Séguin et al. (2008) describe how large-scale human genotyping initiatives in emerging economies like Mexico, India and Thailand arise from combinations of political will, institutional leadership, prospects in public health, genomic sovereignty and the desire to boost a knowledge-based economy, which taken together, differentiate these scientific programmes from the ones pursued in developed countries (Séguin et al. 2008; Benjamin 2009). Kuo also illustrates how important sociopolitical issues are involved in the development of national genomics programs: while Japan’s genomics agenda were fitted to the national regulatory norms for clinical trials, and were effectively supported by the government, the Taiwanese programme was affected by difficulties to obtain the approval of the Academia Sinica’s Institutional Reviewing Board (IRB), due to unsolved ethical and political concerns. Social and political issues affect the creation and adoption of the bioethical guarantees required for the harmonized development of human genomic research and have a direct effect on the regulatory policies aimed at protecting privacy and confidentiality, while facilitating the crucial exchange of scientific information.
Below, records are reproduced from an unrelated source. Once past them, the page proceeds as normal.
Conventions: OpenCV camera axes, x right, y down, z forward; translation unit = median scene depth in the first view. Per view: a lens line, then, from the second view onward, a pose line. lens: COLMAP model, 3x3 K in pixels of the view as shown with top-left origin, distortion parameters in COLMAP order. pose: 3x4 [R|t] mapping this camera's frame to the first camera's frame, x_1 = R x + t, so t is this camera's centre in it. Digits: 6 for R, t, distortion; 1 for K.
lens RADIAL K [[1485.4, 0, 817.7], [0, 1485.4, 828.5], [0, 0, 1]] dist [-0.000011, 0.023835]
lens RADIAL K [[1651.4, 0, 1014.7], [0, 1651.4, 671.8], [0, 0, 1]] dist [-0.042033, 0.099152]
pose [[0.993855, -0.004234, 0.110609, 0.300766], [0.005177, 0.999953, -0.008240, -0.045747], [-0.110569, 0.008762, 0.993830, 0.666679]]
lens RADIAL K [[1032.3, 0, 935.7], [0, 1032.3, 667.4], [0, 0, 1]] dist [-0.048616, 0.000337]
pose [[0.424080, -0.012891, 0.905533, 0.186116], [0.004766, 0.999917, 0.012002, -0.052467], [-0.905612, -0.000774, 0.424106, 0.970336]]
Conclusions and recommendations

The first conclusion is that the Mexican Genome Sovereignty Act fails to protect confidentiality in an effective manner, because it is inaccurate regarding protection of the genomic privacy. Current law is mainly aimed at controlling the exportation of biological samples as sources of genetic material, but little or no attention is given to the exit of genomic data in electronic formats outside of the country. This not only compromises confidentiality but is also potentially detrimental to the protection of the intellectual property based on genomic research.

Part of the deficiencies in the Act derived from flaws in how the Personal Data Protection Act that supports the General Health Act, which does not consider the protection of genomic information as a human right. Mexican laboratories involved in human genomics must abide to the Genomic Sovereignty Act, but, as any law, this act is susceptible to amendments and may evolve to adapt to technological changes, the demands of scientific development and the modern challenges involving the protection of personal data, with particular emphasis on electronic data sets.

In addition to future law amendments, further actions are required to implement information technologies to protect genomic data, educate and train health care professionals and researchers in electronic data management, and implement encryption techniques. These tasks may be conducted by the IFAI, as designated by law; no new agencies are necessary to take on these responsibilities.

Another pending task, in which there is little progress, is to educate and empower the general community about the facts and potential of the human genome, the particular features of genetic information and its social and legal implications, potential benefits that may be derived from genomic research for health care and the inherent risks derived from the loss of privacy regarding genetic information.

The final conclusion is that any modifications to the Act must reconcile the personal data protection with the growing demands from the public and private laboratories to share information with foreign genomic research groups and bioinformaticians, not only to meet the needs for clinical diagnosis but also to develop fields like pharmacogenomics and knowledge-based economy. These modifications should allow less bureaucratic legal procedures, in order to facilitate scientific data exchange. It is also crucial to implement policies and systems to monitor storage and flow of personal genomic information.